皆さんは、新型コロナウィルス感染症拡大の中、ご自分が置かれた状況をどの様に考えていらっしゃいますか?

次の2つの文章は全く同じ事実を語っていますが、受け取り方は随分違うと思います。

1,日本では約1万人の患者さんがいて、約200人が亡くなっていて死亡率は2%です。
当初、コロナウィルスは風邪のウィルスで約80%は軽症と言われていましたが、恐ろしいウィルスであることが解っています。
無症候性の患者が感染拡大を起し、実際には報告の10倍あるいは100倍の患者がいると思われています。
私たちもいつ感染するか解りません。

2,新型コロナウィルスの致死率は2%と思われていますが、実際には無症候性の感染者が多く日本での感染者も報告の1万人の10倍あるいは100倍の感染者がいるとも言われています。
そうであれば、実際の致死率は0.2%から0.02%となりますし、既に多くの人が感染し治癒しているかもしれません。

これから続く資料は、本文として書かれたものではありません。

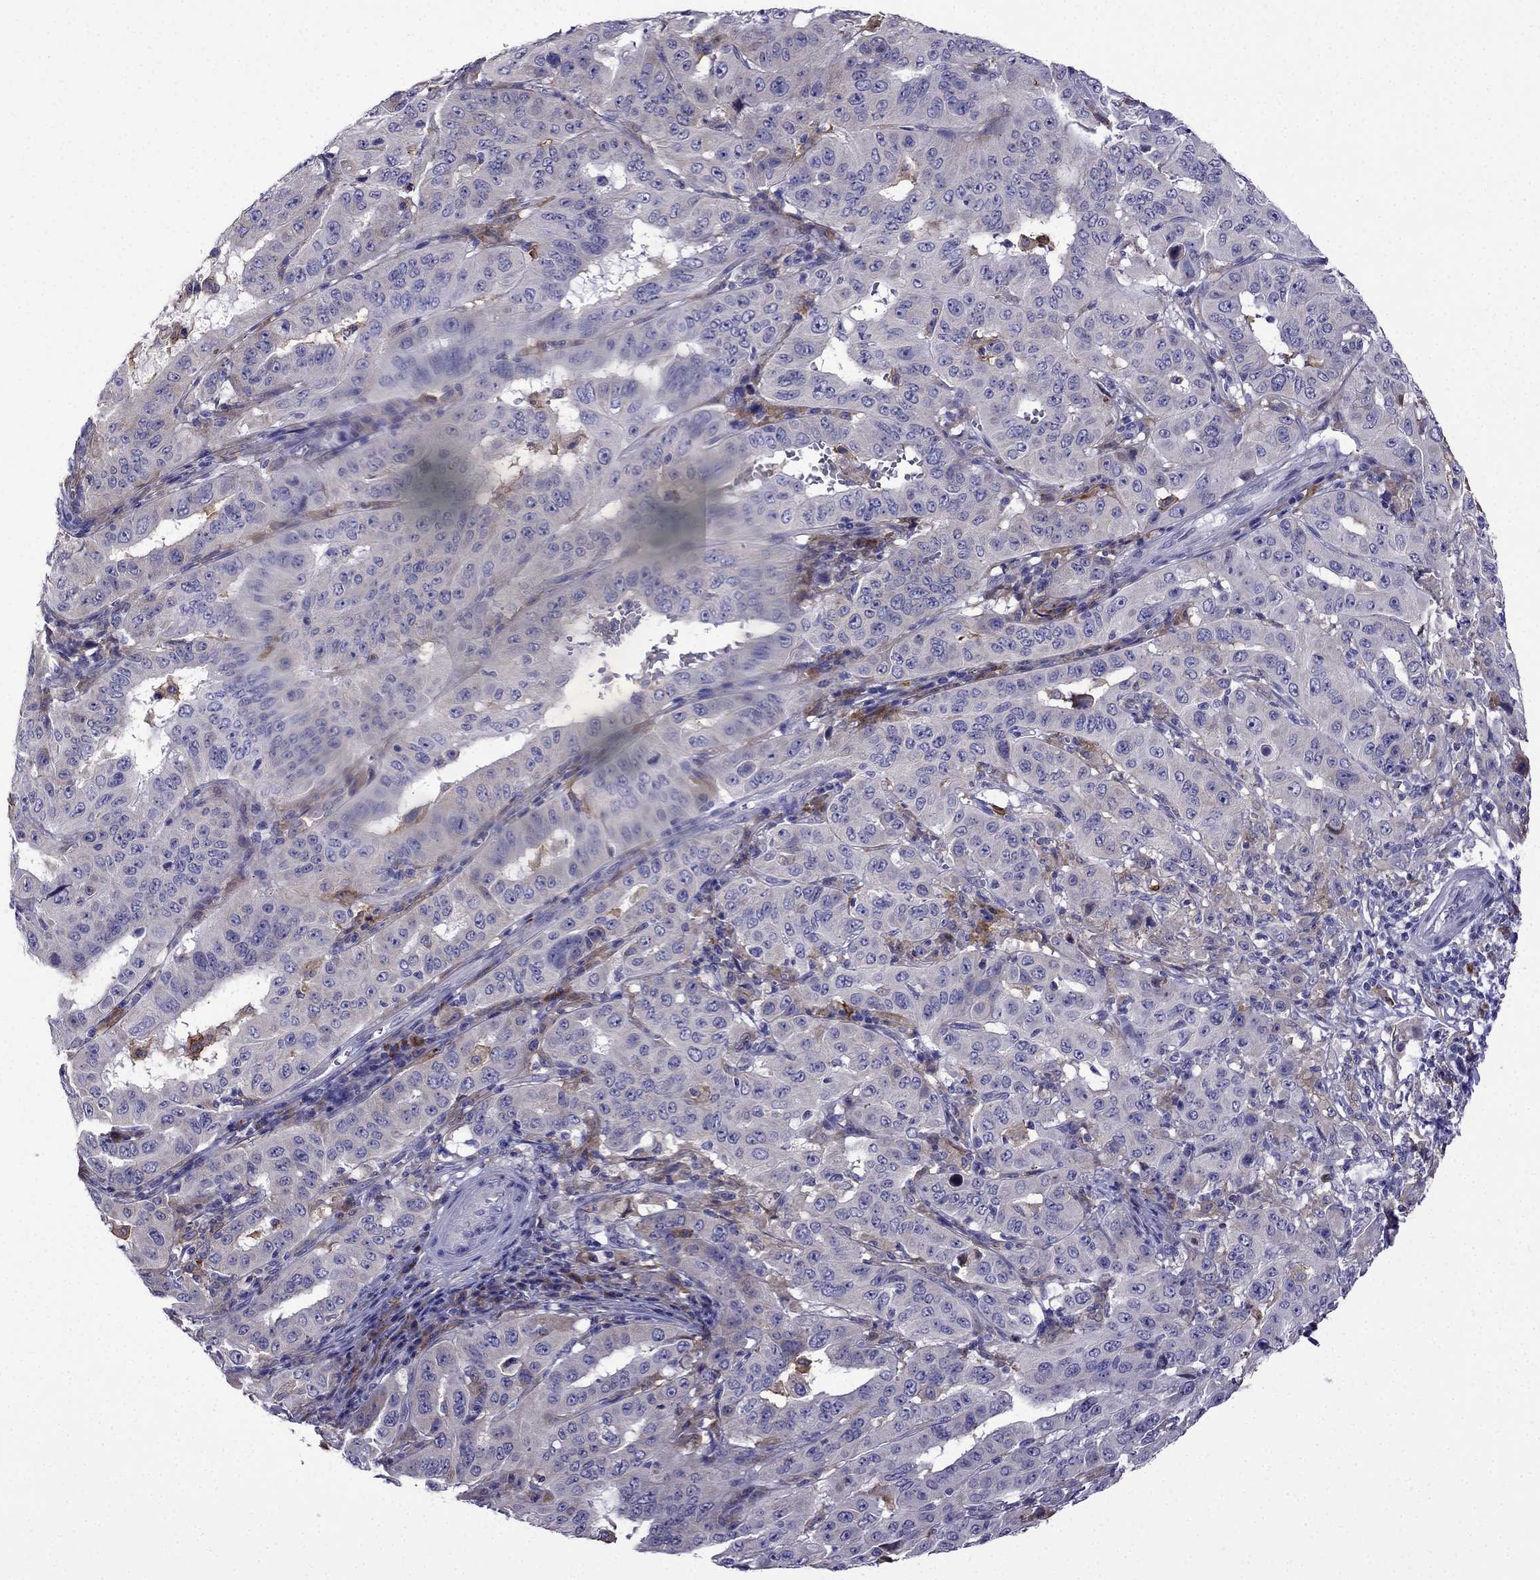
{"staining": {"intensity": "negative", "quantity": "none", "location": "none"}, "tissue": "pancreatic cancer", "cell_type": "Tumor cells", "image_type": "cancer", "snomed": [{"axis": "morphology", "description": "Adenocarcinoma, NOS"}, {"axis": "topography", "description": "Pancreas"}], "caption": "IHC image of human pancreatic cancer stained for a protein (brown), which reveals no positivity in tumor cells. (Immunohistochemistry, brightfield microscopy, high magnification).", "gene": "TSSK4", "patient": {"sex": "male", "age": 63}}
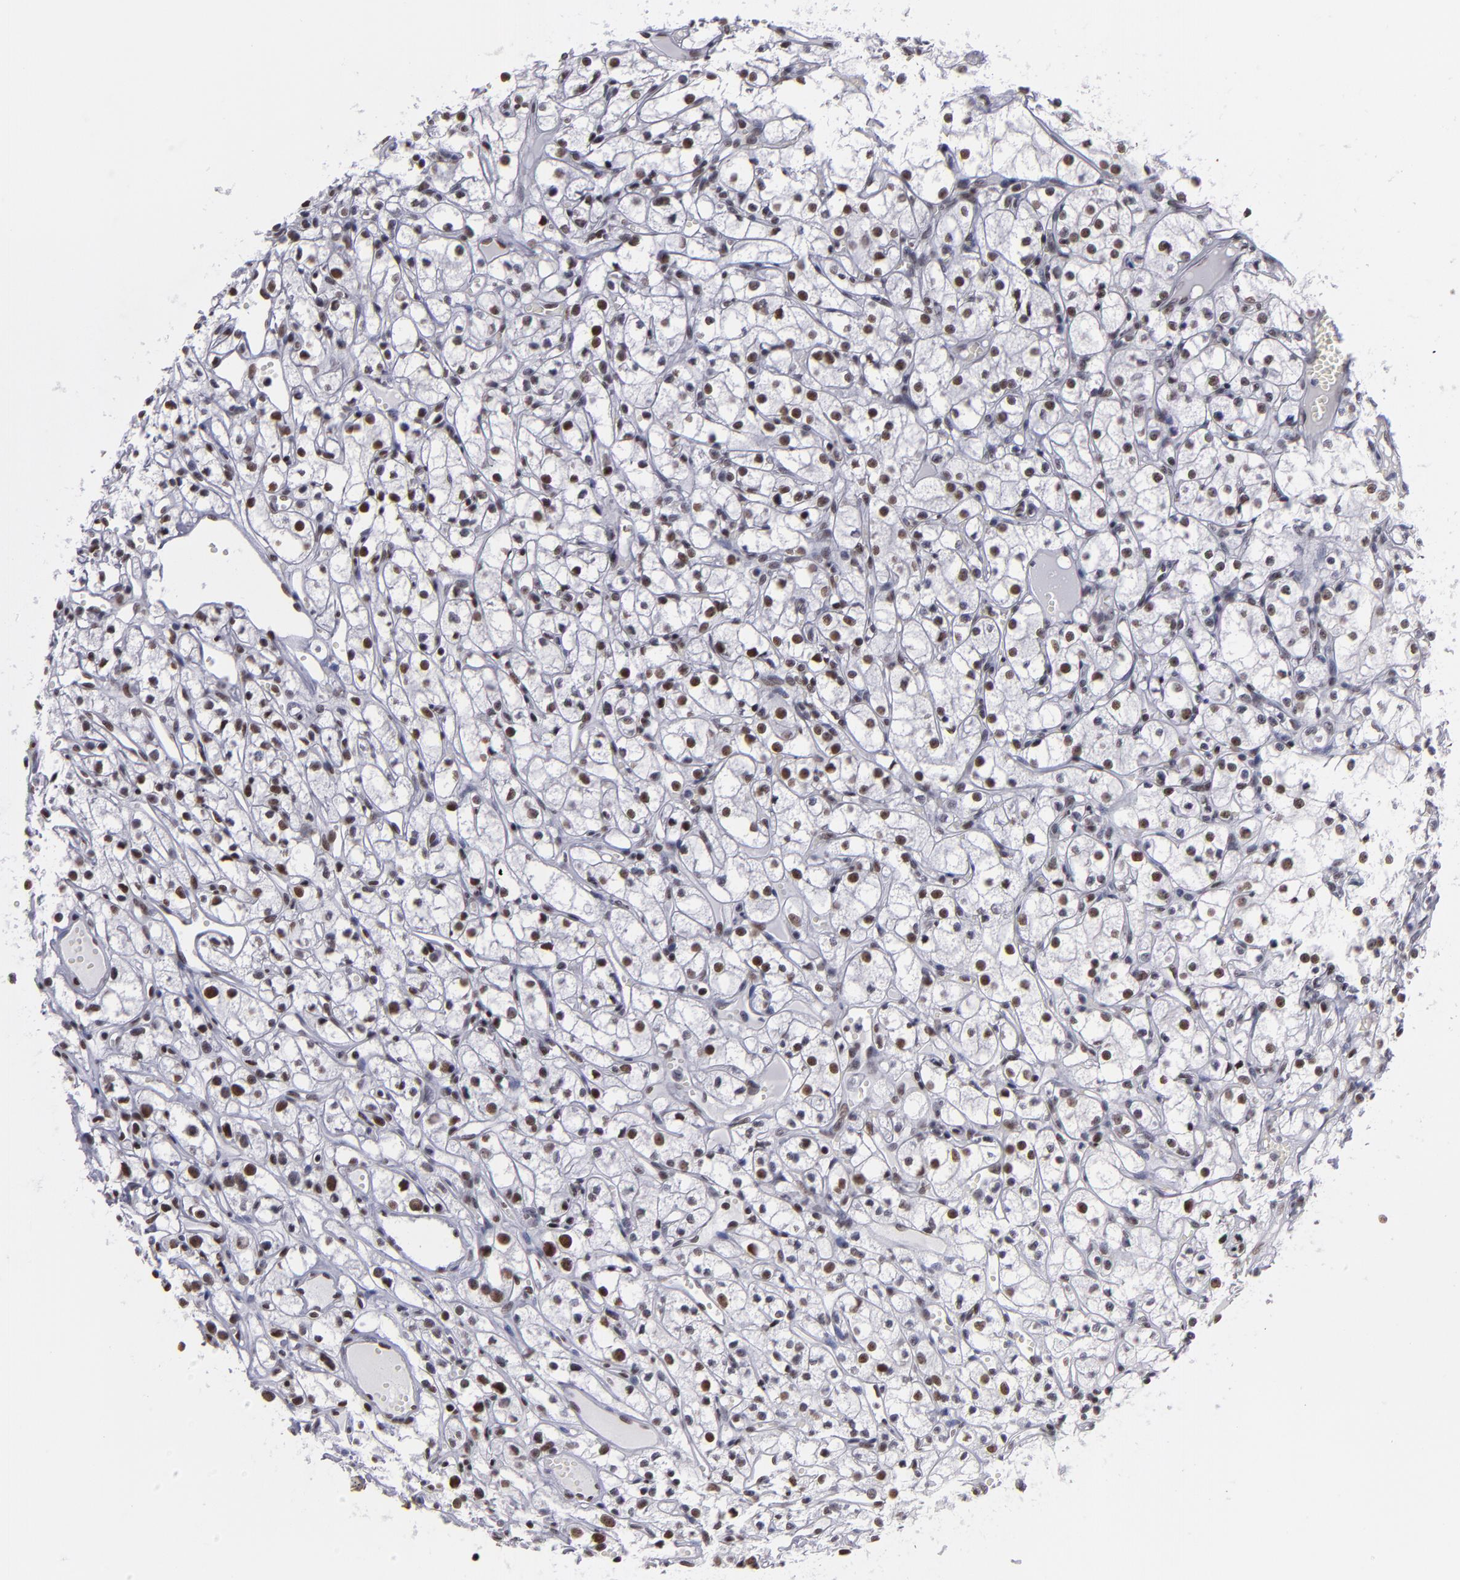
{"staining": {"intensity": "strong", "quantity": "25%-75%", "location": "nuclear"}, "tissue": "renal cancer", "cell_type": "Tumor cells", "image_type": "cancer", "snomed": [{"axis": "morphology", "description": "Adenocarcinoma, NOS"}, {"axis": "topography", "description": "Kidney"}], "caption": "Adenocarcinoma (renal) tissue exhibits strong nuclear expression in approximately 25%-75% of tumor cells", "gene": "TERF2", "patient": {"sex": "male", "age": 61}}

このように同じ事を語っても、その語り方によって伝わり方は大きく異なります。
それを良く意識しないと聞き手も意図しない方向に行動を変えてしまいます。

医療の世界でもそのようなことが多くあります。

「術後1カ月の生存率は90%です。」と説明すると80%の患者さんが手術を受けると言われていますが、「術後1カ月には10%の患者さんが亡くなります。」と説明すると50%の患者さんしか手術を受けなくなることが解っています。

私が行っている行動変容外来でも「ダイエットしないと10%心筋梗塞になりますよ」と言ってもダイエットしない人も、「ダイエットしないで歳を重ねると、体の重さに耐えられず膝を痛めて体が動かなくなりますよ」というとダイエットする人が増えます。
これは、患者さんが、少ないリスクでも必ず起こりそうなことを避ける傾向があるからです。

このように、内容だけではなく、伝え方を工夫することで、本人に行動の必要性を自覚させ、行動変容を起こすことが可能になります。

話を新型コロナウイルス感染症の話に戻しますと、
小池都知事が「外出の自粛は求めますが、スーパーなどの日用品は今まで通り買い物に行って大丈夫です。」と会見で述べた後、スーパーへの人出は会見前に比べ増えてしまいました。
「今まで通り買い物に行って大丈夫です。」と言うのは日用品の買い占めをしなくても大丈夫との意図であったと思いますが、外出自粛要請のインパクトは下げてしまったと思われます。

安倍首相の「人との交流を8割、少なくとも7割」との発言も「少なくとも7割」の方を選んでしまう国民が多いのではないでしょうか?
これも自粛要請と経済のバランスを考えてしまったのかもしれません。
リーダーはその言葉によって国民がどの様に動くかを考える必要があります。

私は国だけでなく、皆さん個人も行動変容を考えることが重要だと考えています。


新型コロナウイルス感染症による様々な変化に対し、リモートワークをしているみなさんも、まさにこの瞬間を時代が変わるチャンスだと捉え、まさに新しい習慣を得るなどチャンスに変えることが可能です。
是非、この機会に内なる声に向き合い、自分自身にどの様な変化を与えるかを考えることで、みなさんの人生を良い方向に行動変容させていくことができるのではないでしょうか。

※2020年4月18日時点の医師横山啓太郎個人の意見です。